Zadanie do wykonania
Podaj dalszy ciąg tekstu o drugiej turze zdobywania Korony Gór Polski, zaczynając od miejsca tuż po jego ostatnim zdaniu.

Tekst do przeczytania
Biskupia Kopa 2!

grudzień 4, 2018 by
Kategoria: Korona i Diadem

Zaskoczeni? Co może oznaczać ta 2 przy Biskupiej? Sprawa jest dość prosta…nam mało, książeczki są świetnym motywatorem dla chłopaków, a mamy je na drugą turę Korony Gór Polski! Okazuje się, że tak nam spodobały się szczyty Korony, całe 28, że postanowiliśmy zdobywać je po raz kolejny, ale innymi szlakami, trudniejszymi, dłuższymi, korzystając z wiedzy jaką mamy…czyli nie na skróty Uśmiech

http://www.zespoldowna.info/korona-gor-polski-jaska-i-kamila.html

http://www.zespoldowna.info/janek-i-kamo-zdobywcami-zweryfikowanymi-korony-gor-polski.html

http://www.zespoldowna.info/czy-to-oznacza-ze-janek-wszedl-na-wszystkie-gory-w-polsce.html

http://www.zespoldowna.info/rysy.html

Inny mały problem, który pchnął nas w tym kierunku, to brak książeczek typu Tysięczniki, idealnych na zimę. No właśnie ta druga tura Korony, będzie zdecydowanie bardziej zimowa i to też nas nakręca…a przy okazji jak przyjdą pozostałe książeczki, to będziemy je też realizować.

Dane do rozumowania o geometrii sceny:
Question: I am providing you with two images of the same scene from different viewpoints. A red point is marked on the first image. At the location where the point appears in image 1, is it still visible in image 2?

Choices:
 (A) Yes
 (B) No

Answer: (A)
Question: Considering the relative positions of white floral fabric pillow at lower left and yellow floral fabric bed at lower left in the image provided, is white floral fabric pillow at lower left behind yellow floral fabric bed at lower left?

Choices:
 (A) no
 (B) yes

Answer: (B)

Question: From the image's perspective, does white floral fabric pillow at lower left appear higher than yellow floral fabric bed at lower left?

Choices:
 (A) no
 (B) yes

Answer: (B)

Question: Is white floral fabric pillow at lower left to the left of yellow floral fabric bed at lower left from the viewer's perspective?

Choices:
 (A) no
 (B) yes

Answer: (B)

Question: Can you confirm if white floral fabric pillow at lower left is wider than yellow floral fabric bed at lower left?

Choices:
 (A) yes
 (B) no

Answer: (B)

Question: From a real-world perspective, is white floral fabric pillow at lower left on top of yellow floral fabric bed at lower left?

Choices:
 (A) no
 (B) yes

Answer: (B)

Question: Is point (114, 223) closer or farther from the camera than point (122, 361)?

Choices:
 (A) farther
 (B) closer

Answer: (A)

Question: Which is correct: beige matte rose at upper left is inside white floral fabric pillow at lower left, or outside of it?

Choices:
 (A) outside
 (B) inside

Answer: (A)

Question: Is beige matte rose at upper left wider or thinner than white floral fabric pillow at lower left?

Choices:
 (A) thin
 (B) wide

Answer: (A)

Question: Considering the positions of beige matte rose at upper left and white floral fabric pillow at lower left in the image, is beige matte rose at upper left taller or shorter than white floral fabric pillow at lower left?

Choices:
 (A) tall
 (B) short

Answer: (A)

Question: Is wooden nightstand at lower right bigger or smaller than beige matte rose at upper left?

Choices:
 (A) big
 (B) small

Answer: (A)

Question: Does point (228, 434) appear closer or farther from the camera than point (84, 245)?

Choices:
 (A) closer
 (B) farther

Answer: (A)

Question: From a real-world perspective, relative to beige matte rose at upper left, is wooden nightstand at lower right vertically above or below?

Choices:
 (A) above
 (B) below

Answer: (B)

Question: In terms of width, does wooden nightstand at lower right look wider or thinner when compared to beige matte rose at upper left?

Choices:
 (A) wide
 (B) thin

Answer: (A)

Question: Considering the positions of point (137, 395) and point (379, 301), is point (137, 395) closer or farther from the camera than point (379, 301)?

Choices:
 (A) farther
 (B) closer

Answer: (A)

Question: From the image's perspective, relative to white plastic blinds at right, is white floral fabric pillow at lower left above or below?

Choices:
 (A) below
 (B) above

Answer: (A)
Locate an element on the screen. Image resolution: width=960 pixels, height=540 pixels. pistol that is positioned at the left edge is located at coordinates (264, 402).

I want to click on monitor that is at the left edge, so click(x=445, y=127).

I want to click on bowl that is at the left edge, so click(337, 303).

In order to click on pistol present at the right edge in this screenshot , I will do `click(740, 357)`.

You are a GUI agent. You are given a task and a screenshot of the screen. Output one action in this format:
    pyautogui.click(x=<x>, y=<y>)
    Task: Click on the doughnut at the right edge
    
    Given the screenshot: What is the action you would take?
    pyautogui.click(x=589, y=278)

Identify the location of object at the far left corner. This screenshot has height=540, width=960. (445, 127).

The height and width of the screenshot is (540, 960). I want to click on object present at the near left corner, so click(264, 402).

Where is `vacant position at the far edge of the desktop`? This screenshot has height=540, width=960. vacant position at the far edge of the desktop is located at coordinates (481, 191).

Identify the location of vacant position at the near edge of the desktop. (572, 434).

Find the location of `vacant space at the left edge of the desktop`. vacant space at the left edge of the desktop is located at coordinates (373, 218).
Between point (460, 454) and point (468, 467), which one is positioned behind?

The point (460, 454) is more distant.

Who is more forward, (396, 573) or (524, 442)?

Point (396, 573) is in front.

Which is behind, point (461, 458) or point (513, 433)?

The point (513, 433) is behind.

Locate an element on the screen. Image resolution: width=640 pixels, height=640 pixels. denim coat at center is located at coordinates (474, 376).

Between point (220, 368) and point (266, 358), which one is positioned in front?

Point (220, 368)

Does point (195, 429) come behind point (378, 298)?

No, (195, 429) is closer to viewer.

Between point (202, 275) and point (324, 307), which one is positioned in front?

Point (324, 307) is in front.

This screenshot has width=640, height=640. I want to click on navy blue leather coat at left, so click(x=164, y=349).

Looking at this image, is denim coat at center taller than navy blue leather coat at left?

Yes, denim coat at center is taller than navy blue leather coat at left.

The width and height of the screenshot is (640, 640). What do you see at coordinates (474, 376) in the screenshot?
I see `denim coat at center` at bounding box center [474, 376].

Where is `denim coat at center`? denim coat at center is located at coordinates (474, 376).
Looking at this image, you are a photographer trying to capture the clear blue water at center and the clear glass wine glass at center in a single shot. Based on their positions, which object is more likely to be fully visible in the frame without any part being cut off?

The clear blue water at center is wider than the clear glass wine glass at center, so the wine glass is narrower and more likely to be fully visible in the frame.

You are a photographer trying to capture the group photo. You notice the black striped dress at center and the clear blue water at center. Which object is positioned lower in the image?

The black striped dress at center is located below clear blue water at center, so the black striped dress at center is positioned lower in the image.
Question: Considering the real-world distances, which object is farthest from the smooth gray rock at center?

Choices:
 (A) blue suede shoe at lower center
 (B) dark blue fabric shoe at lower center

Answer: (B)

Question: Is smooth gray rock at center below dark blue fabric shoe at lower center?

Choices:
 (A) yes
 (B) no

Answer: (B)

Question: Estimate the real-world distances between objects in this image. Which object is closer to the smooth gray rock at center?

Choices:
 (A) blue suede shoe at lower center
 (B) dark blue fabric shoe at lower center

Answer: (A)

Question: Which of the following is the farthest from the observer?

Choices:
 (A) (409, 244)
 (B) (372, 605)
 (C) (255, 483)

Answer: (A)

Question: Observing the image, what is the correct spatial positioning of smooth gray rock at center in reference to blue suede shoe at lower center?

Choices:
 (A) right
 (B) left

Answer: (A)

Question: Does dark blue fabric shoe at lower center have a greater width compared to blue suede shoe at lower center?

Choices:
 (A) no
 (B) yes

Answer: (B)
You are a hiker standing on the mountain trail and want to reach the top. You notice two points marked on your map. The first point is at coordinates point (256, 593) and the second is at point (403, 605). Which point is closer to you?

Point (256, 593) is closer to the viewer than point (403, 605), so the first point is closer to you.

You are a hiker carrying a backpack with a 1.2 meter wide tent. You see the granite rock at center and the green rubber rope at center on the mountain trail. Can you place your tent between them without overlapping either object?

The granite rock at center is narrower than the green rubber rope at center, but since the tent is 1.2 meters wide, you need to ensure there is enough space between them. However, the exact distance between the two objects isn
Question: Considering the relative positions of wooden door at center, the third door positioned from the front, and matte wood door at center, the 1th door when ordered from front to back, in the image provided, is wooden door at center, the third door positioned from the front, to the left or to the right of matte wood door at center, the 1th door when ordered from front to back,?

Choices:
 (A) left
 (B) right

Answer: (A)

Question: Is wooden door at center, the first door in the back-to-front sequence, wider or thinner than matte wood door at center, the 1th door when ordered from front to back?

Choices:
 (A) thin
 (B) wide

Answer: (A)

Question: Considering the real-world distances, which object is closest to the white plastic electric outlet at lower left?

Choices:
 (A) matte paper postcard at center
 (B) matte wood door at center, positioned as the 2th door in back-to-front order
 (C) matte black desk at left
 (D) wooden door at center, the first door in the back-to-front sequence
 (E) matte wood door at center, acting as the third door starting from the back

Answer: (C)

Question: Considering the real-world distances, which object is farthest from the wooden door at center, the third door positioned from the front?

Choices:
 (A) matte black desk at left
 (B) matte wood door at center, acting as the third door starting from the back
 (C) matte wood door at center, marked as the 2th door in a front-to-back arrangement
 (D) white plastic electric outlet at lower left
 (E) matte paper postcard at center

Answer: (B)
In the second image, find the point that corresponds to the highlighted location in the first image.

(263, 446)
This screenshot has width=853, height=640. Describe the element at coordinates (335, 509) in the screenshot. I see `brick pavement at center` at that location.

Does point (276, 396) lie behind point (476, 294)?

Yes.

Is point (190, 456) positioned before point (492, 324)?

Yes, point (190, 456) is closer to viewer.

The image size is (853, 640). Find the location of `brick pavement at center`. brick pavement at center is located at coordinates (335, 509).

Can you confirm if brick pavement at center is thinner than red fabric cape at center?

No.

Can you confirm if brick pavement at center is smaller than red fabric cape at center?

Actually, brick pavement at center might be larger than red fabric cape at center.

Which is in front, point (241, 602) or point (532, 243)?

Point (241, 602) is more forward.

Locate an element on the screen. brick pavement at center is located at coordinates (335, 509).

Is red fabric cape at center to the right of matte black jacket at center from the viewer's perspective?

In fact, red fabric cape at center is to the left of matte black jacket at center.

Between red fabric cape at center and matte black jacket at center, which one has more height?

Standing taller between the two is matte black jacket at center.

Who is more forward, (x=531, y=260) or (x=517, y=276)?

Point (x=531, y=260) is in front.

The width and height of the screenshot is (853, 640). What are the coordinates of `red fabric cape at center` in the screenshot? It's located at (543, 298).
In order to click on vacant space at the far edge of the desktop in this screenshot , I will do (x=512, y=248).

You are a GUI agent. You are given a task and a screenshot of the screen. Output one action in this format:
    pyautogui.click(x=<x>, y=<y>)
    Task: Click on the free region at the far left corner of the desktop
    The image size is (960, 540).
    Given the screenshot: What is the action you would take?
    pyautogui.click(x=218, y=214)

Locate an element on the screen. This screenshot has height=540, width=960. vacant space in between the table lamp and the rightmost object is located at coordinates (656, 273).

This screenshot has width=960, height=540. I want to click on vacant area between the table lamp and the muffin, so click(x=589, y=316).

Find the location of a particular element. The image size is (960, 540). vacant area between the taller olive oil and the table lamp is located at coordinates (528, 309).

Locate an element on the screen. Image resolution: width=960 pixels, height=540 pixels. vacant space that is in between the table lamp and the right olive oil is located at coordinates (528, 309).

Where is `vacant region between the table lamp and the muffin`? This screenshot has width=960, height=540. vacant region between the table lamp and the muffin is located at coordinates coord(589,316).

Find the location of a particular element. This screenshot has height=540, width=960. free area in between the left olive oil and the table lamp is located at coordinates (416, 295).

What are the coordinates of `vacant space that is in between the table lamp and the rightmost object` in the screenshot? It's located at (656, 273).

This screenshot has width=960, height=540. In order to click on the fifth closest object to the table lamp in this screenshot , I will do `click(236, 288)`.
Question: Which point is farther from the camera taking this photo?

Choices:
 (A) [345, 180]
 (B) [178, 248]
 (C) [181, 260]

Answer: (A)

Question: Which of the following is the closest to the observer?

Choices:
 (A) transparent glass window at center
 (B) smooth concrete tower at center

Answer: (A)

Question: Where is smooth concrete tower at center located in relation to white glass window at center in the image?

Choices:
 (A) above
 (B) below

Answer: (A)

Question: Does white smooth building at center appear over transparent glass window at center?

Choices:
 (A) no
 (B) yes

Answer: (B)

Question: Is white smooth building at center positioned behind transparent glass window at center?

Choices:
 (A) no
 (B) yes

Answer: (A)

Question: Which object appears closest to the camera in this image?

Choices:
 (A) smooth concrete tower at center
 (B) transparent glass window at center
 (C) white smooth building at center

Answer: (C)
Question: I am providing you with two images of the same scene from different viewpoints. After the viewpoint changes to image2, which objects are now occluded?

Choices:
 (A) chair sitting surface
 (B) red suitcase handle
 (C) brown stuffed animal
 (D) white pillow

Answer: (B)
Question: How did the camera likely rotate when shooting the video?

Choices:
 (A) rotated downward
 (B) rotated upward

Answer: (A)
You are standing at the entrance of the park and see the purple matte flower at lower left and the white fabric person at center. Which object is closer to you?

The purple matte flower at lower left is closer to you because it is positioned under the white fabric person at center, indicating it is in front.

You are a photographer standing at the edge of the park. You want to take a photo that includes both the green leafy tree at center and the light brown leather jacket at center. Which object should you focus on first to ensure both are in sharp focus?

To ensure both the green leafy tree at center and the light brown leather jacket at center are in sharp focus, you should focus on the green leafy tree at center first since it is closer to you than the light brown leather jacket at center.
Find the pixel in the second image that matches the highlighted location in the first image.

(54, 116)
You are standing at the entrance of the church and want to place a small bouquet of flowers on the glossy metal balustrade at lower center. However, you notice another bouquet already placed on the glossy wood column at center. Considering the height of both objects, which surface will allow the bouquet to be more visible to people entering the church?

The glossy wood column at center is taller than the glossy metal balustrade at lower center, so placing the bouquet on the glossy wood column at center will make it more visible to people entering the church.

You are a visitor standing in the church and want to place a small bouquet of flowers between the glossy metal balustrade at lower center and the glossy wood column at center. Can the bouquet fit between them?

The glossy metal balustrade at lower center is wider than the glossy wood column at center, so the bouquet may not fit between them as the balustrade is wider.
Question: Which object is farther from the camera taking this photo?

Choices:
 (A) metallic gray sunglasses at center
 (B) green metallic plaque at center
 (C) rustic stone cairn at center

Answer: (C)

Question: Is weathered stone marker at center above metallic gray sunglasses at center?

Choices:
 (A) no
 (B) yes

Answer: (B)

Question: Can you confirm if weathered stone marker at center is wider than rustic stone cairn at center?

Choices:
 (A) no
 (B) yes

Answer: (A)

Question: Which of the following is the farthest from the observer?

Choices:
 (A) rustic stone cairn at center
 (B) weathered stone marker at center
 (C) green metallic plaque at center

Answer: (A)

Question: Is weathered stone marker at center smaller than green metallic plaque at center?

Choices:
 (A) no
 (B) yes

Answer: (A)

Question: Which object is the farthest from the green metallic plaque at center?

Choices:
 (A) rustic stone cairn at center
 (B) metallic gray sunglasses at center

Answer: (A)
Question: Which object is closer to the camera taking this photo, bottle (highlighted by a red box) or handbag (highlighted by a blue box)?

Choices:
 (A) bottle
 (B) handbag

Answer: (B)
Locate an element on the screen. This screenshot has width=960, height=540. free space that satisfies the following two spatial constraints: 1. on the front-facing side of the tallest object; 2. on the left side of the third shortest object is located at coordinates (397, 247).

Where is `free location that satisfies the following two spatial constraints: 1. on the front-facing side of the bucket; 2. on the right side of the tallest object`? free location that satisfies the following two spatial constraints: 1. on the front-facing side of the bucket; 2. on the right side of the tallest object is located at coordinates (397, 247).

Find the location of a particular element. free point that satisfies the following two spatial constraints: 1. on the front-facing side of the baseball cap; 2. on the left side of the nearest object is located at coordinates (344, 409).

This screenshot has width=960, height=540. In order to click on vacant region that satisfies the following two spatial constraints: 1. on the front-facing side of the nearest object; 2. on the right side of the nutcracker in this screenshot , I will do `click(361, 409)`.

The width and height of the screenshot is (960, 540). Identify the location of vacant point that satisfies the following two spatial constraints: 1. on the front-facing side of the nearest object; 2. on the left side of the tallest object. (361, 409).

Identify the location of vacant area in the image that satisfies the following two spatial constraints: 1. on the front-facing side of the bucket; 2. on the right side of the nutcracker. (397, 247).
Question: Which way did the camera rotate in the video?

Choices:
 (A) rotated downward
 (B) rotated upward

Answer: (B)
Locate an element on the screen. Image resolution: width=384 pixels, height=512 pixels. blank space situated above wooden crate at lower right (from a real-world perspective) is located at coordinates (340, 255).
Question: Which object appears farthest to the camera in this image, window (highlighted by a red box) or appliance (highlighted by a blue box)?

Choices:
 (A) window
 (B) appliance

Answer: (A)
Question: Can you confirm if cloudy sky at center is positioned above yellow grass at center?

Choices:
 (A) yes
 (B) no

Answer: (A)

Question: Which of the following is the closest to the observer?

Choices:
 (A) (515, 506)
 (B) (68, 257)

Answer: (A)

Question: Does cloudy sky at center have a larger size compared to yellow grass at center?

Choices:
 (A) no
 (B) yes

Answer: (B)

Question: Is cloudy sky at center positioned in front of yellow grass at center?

Miejsce na odpowiedź
http://www.zespoldowna.info/biskupia-kopa.html

Zatem Biskupia Kopa rozpoczęła nasze nowe “zdobywanie”. Dlaczego?

https://pl.wikipedia.org/wiki/Góry_Opawskie

https://pl.wikipedia.org/wiki/Biskupia_Kopa

Po pierwsze była na początku naszej pierwszej tury i nie znaliśmy naszych możliwości, tudzież mieliśmy ich mniej niż dziś. Ostatnio za każdym razem mijając ją wiedziałem, że musimy tam wrócić i wybrać taki szlak, by nikt nie mówił, że poszliśmy na łatwiznę.

Po drugie chciałem zobaczyć jak wyglądają lasy Gór Opawskich, bo w 2016 wyglądały bardzo źle.

Po trzecie chłopcy, Jasiek chciał zobaczyć wieżę, która miała być “naprawiona”.

Góry Opawskie nie są dużym pasmem w Polsce, ale bardzo zróżnicowanym, dynamicznym bym powiedział, że warto o nim pomyśleć, to ostatni powód.

IMG_0497

My zaczęliśmy od Pokrzywnej przebijając się przez lokalny smog.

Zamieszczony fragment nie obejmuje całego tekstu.